Start of Stored data
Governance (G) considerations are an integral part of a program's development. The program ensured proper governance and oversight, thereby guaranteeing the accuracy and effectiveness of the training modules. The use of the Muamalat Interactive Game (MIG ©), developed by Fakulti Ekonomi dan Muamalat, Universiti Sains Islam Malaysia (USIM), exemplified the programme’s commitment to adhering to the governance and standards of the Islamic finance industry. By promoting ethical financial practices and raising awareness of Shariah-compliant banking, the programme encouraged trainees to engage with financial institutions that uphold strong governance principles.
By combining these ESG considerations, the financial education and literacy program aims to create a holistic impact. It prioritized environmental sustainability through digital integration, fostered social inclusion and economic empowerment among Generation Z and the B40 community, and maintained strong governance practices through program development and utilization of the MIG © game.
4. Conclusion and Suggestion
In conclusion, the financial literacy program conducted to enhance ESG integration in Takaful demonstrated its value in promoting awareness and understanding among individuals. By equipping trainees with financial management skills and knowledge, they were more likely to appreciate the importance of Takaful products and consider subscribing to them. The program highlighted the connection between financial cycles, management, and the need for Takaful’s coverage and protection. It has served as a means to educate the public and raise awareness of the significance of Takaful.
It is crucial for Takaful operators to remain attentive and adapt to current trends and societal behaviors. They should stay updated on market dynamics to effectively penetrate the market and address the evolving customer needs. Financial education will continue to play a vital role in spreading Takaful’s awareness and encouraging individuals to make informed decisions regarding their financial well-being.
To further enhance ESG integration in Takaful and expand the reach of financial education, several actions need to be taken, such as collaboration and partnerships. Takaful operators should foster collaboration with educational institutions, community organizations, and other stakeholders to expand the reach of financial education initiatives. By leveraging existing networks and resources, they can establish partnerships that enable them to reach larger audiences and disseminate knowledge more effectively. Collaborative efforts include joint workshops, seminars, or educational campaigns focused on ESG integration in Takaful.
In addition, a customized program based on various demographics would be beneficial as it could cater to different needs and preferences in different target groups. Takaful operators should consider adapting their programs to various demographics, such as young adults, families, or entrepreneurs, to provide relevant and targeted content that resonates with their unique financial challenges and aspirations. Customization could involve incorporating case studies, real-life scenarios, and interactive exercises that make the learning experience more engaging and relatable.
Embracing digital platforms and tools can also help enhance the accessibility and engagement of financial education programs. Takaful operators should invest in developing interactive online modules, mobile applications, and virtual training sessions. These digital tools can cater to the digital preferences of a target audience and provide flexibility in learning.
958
End of Stored data
Required action.
Would you repeat each of the records above exactly?

Response.
Governance (G) considerations are an integral part of a program's development. The program ensured proper governance and oversight, thereby guaranteeing the accuracy and effectiveness of the training modules. The use of the Muamalat Interactive Game (MIG ©), developed by Fakulti Ekonomi dan Muamalat, Universiti Sains Islam Malaysia (USIM), exemplified the programme’s commitment to adhering to the governance and standards of the Islamic finance industry. By promoting ethical financial practices and raising awareness of Shariah-compliant banking, the programme encouraged trainees to engage with financial institutions that uphold strong governance principles.
By combining these ESG considerations, the financial education and literacy program aims to create a holistic impact. It prioritized environmental sustainability through digital integration, fostered social inclusion and economic empowerment among Generation Z and the B40 community, and maintained strong governance practices through program development and utilization of the MIG © game.
4. Conclusion and Suggestion
In conclusion, the financial literacy program conducted to enhance ESG integration in Takaful demonstrated its value in promoting awareness and understanding among individuals. By equipping trainees with financial management skills and knowledge, they were more likely to appreciate the importance of Takaful products and consider subscribing to them. The program highlighted the connection between financial cycles, management, and the need for Takaful’s coverage and protection. It has served as a means to educate the public and raise awareness of the significance of Takaful.
It is crucial for Takaful operators to remain attentive and adapt to current trends and societal behaviors. They should stay updated on market dynamics to effectively penetrate the market and address the evolving customer needs. Financial education will continue to play a vital role in spreading Takaful’s awareness and encouraging individuals to make informed decisions regarding their financial well-being.
To further enhance ESG integration in Takaful and expand the reach of financial education, several actions need to be taken, such as collaboration and partnerships. Takaful operators should foster collaboration with educational institutions, community organizations, and other stakeholders to expand the reach of financial education initiatives. By leveraging existing networks and resources, they can establish partnerships that enable them to reach larger audiences and disseminate knowledge more effectively. Collaborative efforts include joint workshops, seminars, or educational campaigns focused on ESG integration in Takaful.
In addition, a customized program based on various demographics would be beneficial as it could cater to different needs and preferences in different target groups. Takaful operators should consider adapting their programs to various demographics, such as young adults, families, or entrepreneurs, to provide relevant and targeted content that resonates with their unique financial challenges and aspirations. Customization could involve incorporating case studies, real-life scenarios, and interactive exercises that make the learning experience more engaging and relatable.
Embracing digital platforms and tools can also help enhance the accessibility and engagement of financial education programs. Takaful operators should invest in developing interactive online modules, mobile applications, and virtual training sessions. These digital tools can cater to the digital preferences of a target audience and provide flexibility in learning.
958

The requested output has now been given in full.